2話 また、はじめまして

 その人は、今となっては見間違えようもなく男性だった。

 スーツだろうか。

 上下セットではない状態をなんと呼べばいいのかは分からないが、まぁ一目でスーツのそれと分かるズボンに、上もなんの変哲もないワイシャツを着ていた。

 対する俺も格好としては似たようなものだ。制服のズボンが紺色で、学校指定のワイシャツが僅かに水色がかっているくらい。

 学生も社会人も関係なく、男には男の装いがあるのかと改めて気付かされる。

 見慣れ、いっそ見飽き、どこで見かけても背景に溶け込んで意識もできないであろう服装だったはずなのに。

 心が、揺れる。

 いつどこで何度見ても、きっと今の姿の彼に一目惚れはしないだろう。

 しかし、これも面影と言っていいものか。昨日心奪われた姿と重なってしまい、抵抗しようにも乱れる鼓動を自覚する。

「昨日の人、ですよね」

 今更すぎる言葉を口にする。

 違いますよ、と言われれば、それが裏腹の答えになっていると承知で立ち去れた。

「……分かるものかな、一目で、あの距離で」

 だが驚きとも諦めとも取れる表情で答えられてしまえば、すみません人違いでした、と繋がっていない会話を演じることもできない。

「そりゃ、まぁ、なんといいますか」

 面と向かって、惚れた顔を忘れるかと言えばいいのか?

 まさか、だ。

 言えるわけがない。女が相手でも歯が浮く台詞を、どうしたら男に言えるだろう。

「眼鏡、変えてないんですね」

「眼鏡? それだけで?」

「全部言った方がいいですか」

 思わず語気が鋭くなってしまった。それで彼も察したようだ。

 口にしかけた言葉を飲み込むかのごとく喉仏が動き、あぁ男なのかと何度目かの気付きを得る。
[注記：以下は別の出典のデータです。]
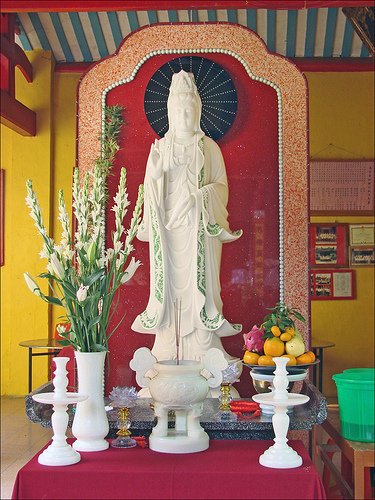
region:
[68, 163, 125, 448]
white vase with white flowers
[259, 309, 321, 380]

なのに……いや、これは残滓だ。昨日の衝撃の、衝動の、その残り滓に過ぎない。

「えっと、すみません」

「あぁいえ、こっちこそ無神経に」

 無神経って何がですか、と喉まで出かかった声をどうにか制する。

「昨日のことです。あんな人前で」

「あ、そっちか。まぁあれは……あれは、すごかったね」

 たはは、と口の動きだけで笑う姿は、率直に言えば気の良い大学生のよう。

 夏期講習でお世話になった塾にも、人当たりが良く女子に人気の大学生がいた。

 この人も若く、二十代前半だろうか。細身で、そうでなくとも肩幅が狭い。とはいえ、男にしては、だ。
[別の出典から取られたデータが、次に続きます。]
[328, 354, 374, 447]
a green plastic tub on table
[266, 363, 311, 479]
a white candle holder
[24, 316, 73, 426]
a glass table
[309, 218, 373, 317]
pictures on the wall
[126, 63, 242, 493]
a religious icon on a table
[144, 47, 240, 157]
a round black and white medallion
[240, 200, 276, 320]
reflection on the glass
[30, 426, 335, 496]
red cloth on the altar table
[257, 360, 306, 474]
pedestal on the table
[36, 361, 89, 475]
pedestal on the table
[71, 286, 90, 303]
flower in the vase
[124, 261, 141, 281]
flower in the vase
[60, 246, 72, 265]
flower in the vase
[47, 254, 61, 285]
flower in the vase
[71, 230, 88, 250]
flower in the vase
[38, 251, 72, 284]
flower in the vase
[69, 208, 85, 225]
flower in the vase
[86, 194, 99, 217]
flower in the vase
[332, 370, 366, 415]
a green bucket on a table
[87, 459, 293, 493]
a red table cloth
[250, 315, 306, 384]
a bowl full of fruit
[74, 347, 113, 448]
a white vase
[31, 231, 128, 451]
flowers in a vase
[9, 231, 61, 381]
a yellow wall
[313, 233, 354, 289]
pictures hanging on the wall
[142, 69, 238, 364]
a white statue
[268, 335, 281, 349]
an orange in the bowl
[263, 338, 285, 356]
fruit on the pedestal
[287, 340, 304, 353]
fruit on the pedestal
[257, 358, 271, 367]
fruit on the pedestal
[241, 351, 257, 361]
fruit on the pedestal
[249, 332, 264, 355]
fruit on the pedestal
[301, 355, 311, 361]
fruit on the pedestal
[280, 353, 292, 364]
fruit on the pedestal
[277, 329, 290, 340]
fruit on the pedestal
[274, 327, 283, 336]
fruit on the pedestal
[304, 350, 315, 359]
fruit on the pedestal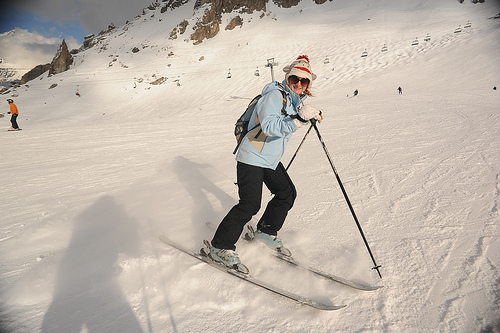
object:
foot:
[243, 227, 297, 256]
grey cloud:
[2, 0, 167, 37]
 そもそも髪も長くはなかった。カツラ……じゃなくてウィッグだったのだろう。昨日は肩口にかかる長さだったが、今は毛先から耳が覗く。

 どこからどう見ても、女と見間違える要素はない。

「すみません、ご迷惑おかけして」

 これで何度目の謝罪だろうか。

 何度謝っても足りない気がする一方、謝りすぎて気を遣わせるのも申し訳ない。

「え、あぁ、大丈夫だよ、大丈夫。知り合いもいなかったし」

「そういう問題ではないと思いますけど」

「そういう問題でしょ」

 愛想の良い笑顔を浮かべ、事もなげに言い切る。

 その静かな笑みを湛える眼差しが逸れて俺の背後、車道の方へと向けられた。

「でも今は、場所変えた方が良さそうかな」

「場所ですか?」

 振り返れば、言うまでもなく見慣れた校門と校舎がある。

 下校時刻を迎えてしばし。中途半端な時間帯ゆえに生徒の姿は疎らだが、校門正面とあってか少ない通行人は幾らかいる。その大半が一瞥はしてきた。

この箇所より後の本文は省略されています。